Defeating each one allows Beck to use that boss’s weapon (the hideous term for this is ReXelection) and the results are mixed. Some boss weapons are more or less straight copies from old Mega Man games, but when it’s something like a sword that seems forgiveable (not least because the Brandish sword has a definite Strider vibe.) The real problem is that a few are extremely effective – the Mega-Xel mines and Dynatron weapons, acquired early in the game, absolutely melt through the toughest enemies – while others, like the Aviator rotor blades and Countershade rifle, are designed for ideal scenarios that rarely crop up.
But MN9 has bigger problems than the odd underwhelming weapons. First among them is the unwelcome inheritance of instant-death spikes on floors and walls, alongside many other environmental one-hit fatalities. The tiniest misjudgement or unfamiliarity around these things means instant death, and the frustration is because you have a positively archaic three lives and no continues per stage. It feels almost an affront, in an age where games save progress constantly, to be sent back to the start of the level to try again.
At which point you have to acknowledge that this is a design choice, made thanks to nostalgia for a specific kind of challenge. And indeed some long-dormant region of my brain seemed to briefly stir, enjoying how easy it was to breeze through a level’s early challenges again, remembering to get a missed powerup, or take another route. It did take me two or three goes to crack certain stages, and there was some frustration, but as a callback to a certain era it will echo with some players.

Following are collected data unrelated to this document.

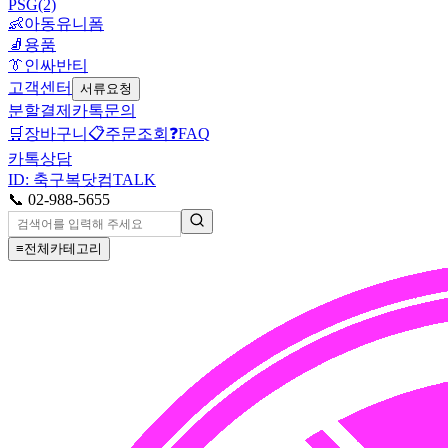
PSG(2)
👶
아동유니폼
🧦
용품
👔
인싸반티
고객센터
서류요청
분할결제
카톡문의
🛒
장바구니
📋
주문조회
❓
FAQ
카톡상담
ID: 축구복닷컴
TALK
📞 02-988-5655
≡
전체카테고리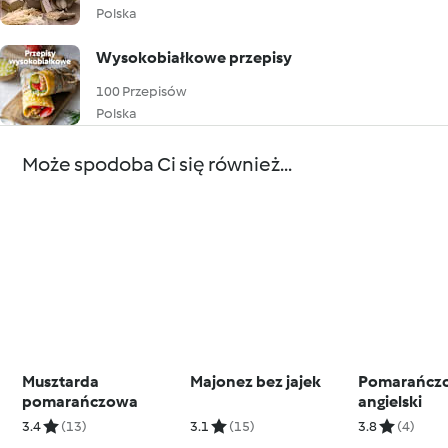
Polska
Wysokobiałkowe przepisy
100 Przepisów
Polska
Może spodoba Ci się również...
Musztarda
Majonez bez jajek
Pomarańcz
pomarańczowa
angielski
3.4
(13)
3.1
(15)
3.8
(4)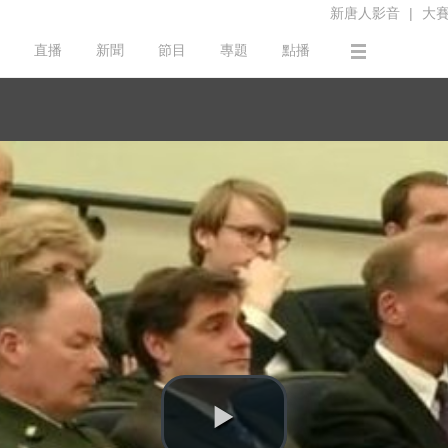
新唐人影音
|
大
直播
新聞
節目
專題
點播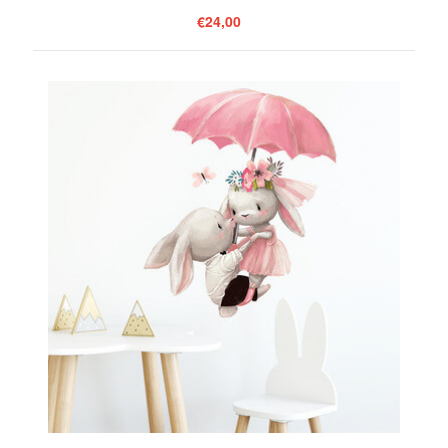
€24,00
ZOBRAZIŤ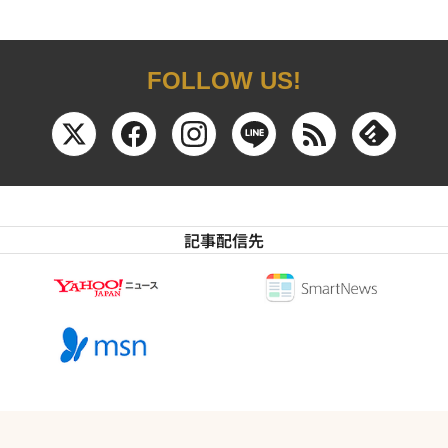
FOLLOW US!
記事配信先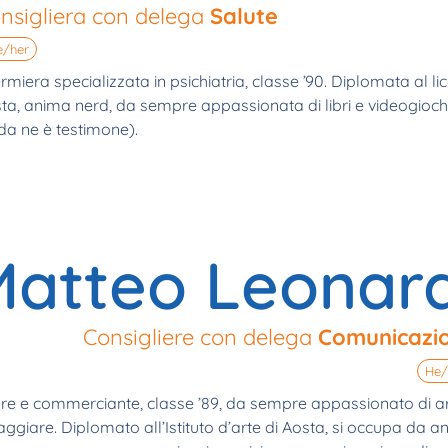
nsigliera con delega
Salute
e/her
ermiera specializzata in psichiatria, classe ’90. Diplomata al li
ta, anima nerd, da sempre appassionata di libri e videogioch
da ne è testimone).
Matteo Leonard
Consigliere con delega
Comunicazi
He/
re e commerciante, classe ’89, da sempre appassionato di ar
ggiare. Diplomato all’Istituto d’arte di Aosta, si occupa da an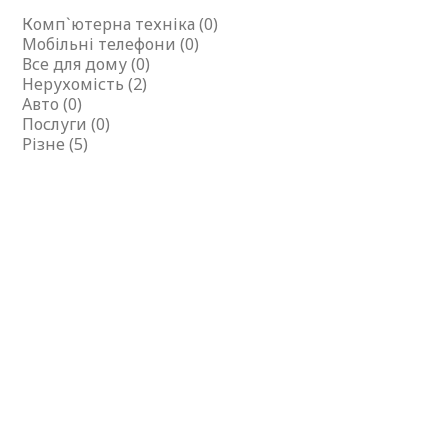
Комп`ютерна техніка (0)
Мобільні телефони (0)
Все для дому (0)
Нерухомість (2)
Авто (0)
Послуги (0)
Різне (5)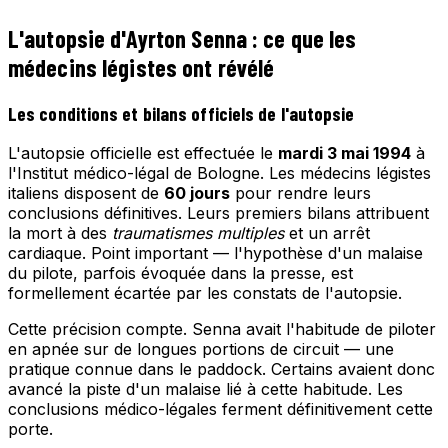
L'autopsie d'Ayrton Senna : ce que les
médecins légistes ont révélé
Les conditions et bilans officiels de l'autopsie
L'autopsie officielle est effectuée le
mardi 3 mai 1994
à
l'Institut médico-légal de Bologne. Les médecins légistes
italiens disposent de
60 jours
pour rendre leurs
conclusions définitives. Leurs premiers bilans attribuent
la mort à des
traumatismes multiples
et un arrêt
cardiaque. Point important — l'hypothèse d'un malaise
du pilote, parfois évoquée dans la presse, est
formellement écartée par les constats de l'autopsie.
Cette précision compte. Senna avait l'habitude de piloter
en apnée sur de longues portions de circuit — une
pratique connue dans le paddock. Certains avaient donc
avancé la piste d'un malaise lié à cette habitude. Les
conclusions médico-légales ferment définitivement cette
porte.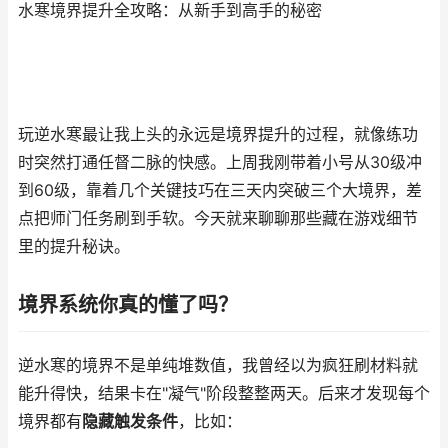
水寒境界提升全攻略：从新手到高手的秘密
玩逆水寒最让我上头的永远是境界提升的过程，就像练功
时突然打通任督二脉的快感。上周我刚带着小号从30级冲
到60级，靠着几个关键技巧在三天内突破三个大境界，差
点把师门任务刷到手软。今天就来聊聊那些藏在游戏细节
里的提升秘诀。
境界系统你真的懂了吗？
逆水寒的境界不是单纯堆数值，我曾经以为疯狂刷材料就
能升得快，结果卡在"凝气"阶段整整两天。后来才发现每个
境界都有
隐藏触发条件
，比如：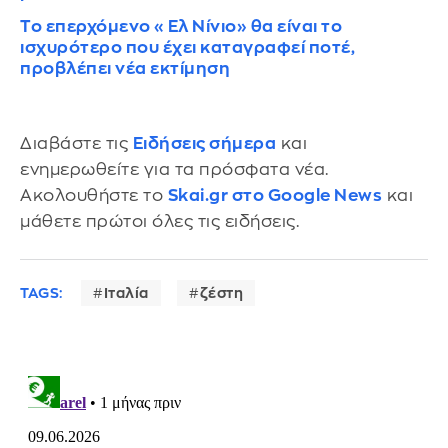
Το επερχόμενο «Ελ Νίνιο» θα είναι το
ισχυρότερο που έχει καταγραφεί ποτέ,
προβλέπει νέα εκτίμηση
Διαβάστε τις
Ειδήσεις σήμερα
και
ενημερωθείτε για τα πρόσφατα νέα.
Ακολουθήστε το
Skai.gr στο Google News
και
μάθετε πρώτοι όλες τις ειδήσεις.
TAGS:
Ιταλία
ζέστη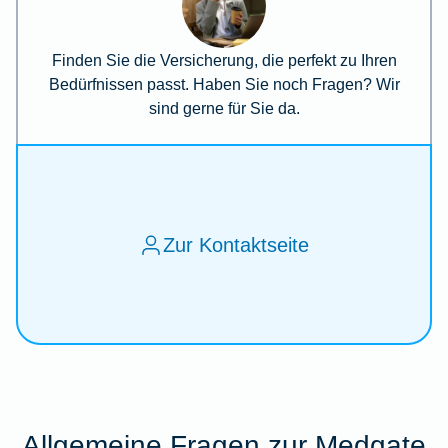
Finden Sie die Versicherung, die perfekt zu Ihren
Bedürfnissen passt. Haben Sie noch Fragen? Wir
sind gerne für Sie da.
Zur Kontaktseite
Allgemeine Fragen zur Medgate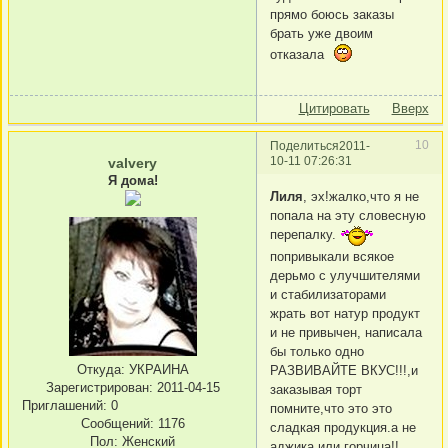
прямо боюсь заказы
брать уже двоим
отказала
Цитировать
Вверх
10
Поделиться
2011-
10-11 07:26:31
valvery
Я дома!
Лиля
, эх!жалко,что я не
попала на эту словесную
перепалку.
попривыкали всякое
дерьмо с улучшителями
и стабилизаторами
жрать вот натур продукт
и не привычен, написала
бы только одно
Откуда:
УКРАИНА
РАЗВИВАЙТЕ ВКУС!!!,и
Зарегистрирован
: 2011-04-15
заказывая торт
Приглашений:
0
помните,что это это
Сообщений:
1176
сладкая продукция.а не
Пол:
Женский
аджика или горчица!!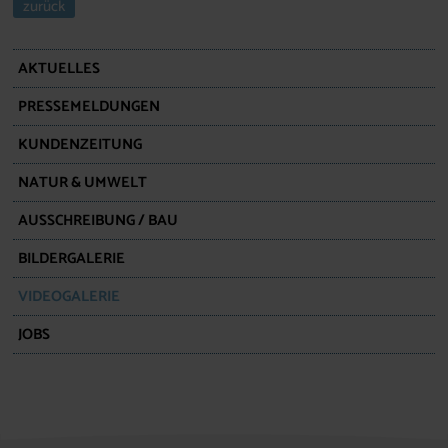
zurück
AKTUELLES
PRESSEMELDUNGEN
KUNDENZEITUNG
NATUR & UMWELT
AUSSCHREIBUNG / BAU
BILDERGALERIE
VIDEOGALERIE
JOBS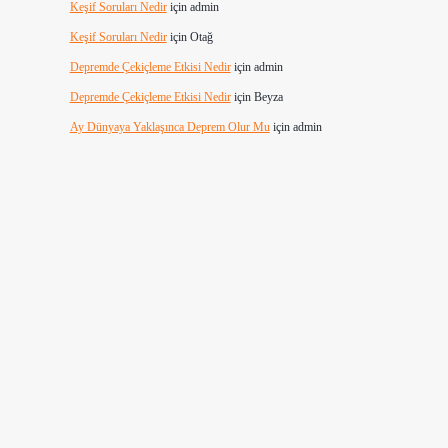
Keşif Soruları Nedir
için
admin
Keşif Soruları Nedir
için
Otağ
Depremde Çekiçleme Etkisi Nedir
için
admin
Depremde Çekiçleme Etkisi Nedir
için
Beyza
Ay Dünyaya Yaklaşınca Deprem Olur Mu
için
admin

Not quite for me. Mighty No. 9 is at its best when moving beyond the Mega Man rules, and at its worst when it follows them too closely. The dash is the beating heart of this design, a brilliant mechanic, but all-too-often frustrated by the old cruft around it. If I never see another floor of instant death spikes, it will be too soon.
How hard can you be on Mighty No. 9, though, for being like Mega Man?
Since release Mighty No. 9 has received middling reviews and an unseemly level of vitriol on social media (the lowpoint being when the official Sonic the Hedgehog Twitter account – yes really – mocked the reception.) Some backers are loudly voicing their displeasure. You look at Mighty No. 9 and it’s hard to see where some of these perspectives are coming from.
Mighty No. 9 is the best Mega Man game I’ve played in years, but all of the problems it has come from that too. Whether the gaming scene of 2016 needs a modern Mega Man is a more ambiguous question, perhaps answered by the old adage: be careful what you wish for. Or in this case, what you back.
Mighty No. 9 is out now for Windows, Mac and Linux.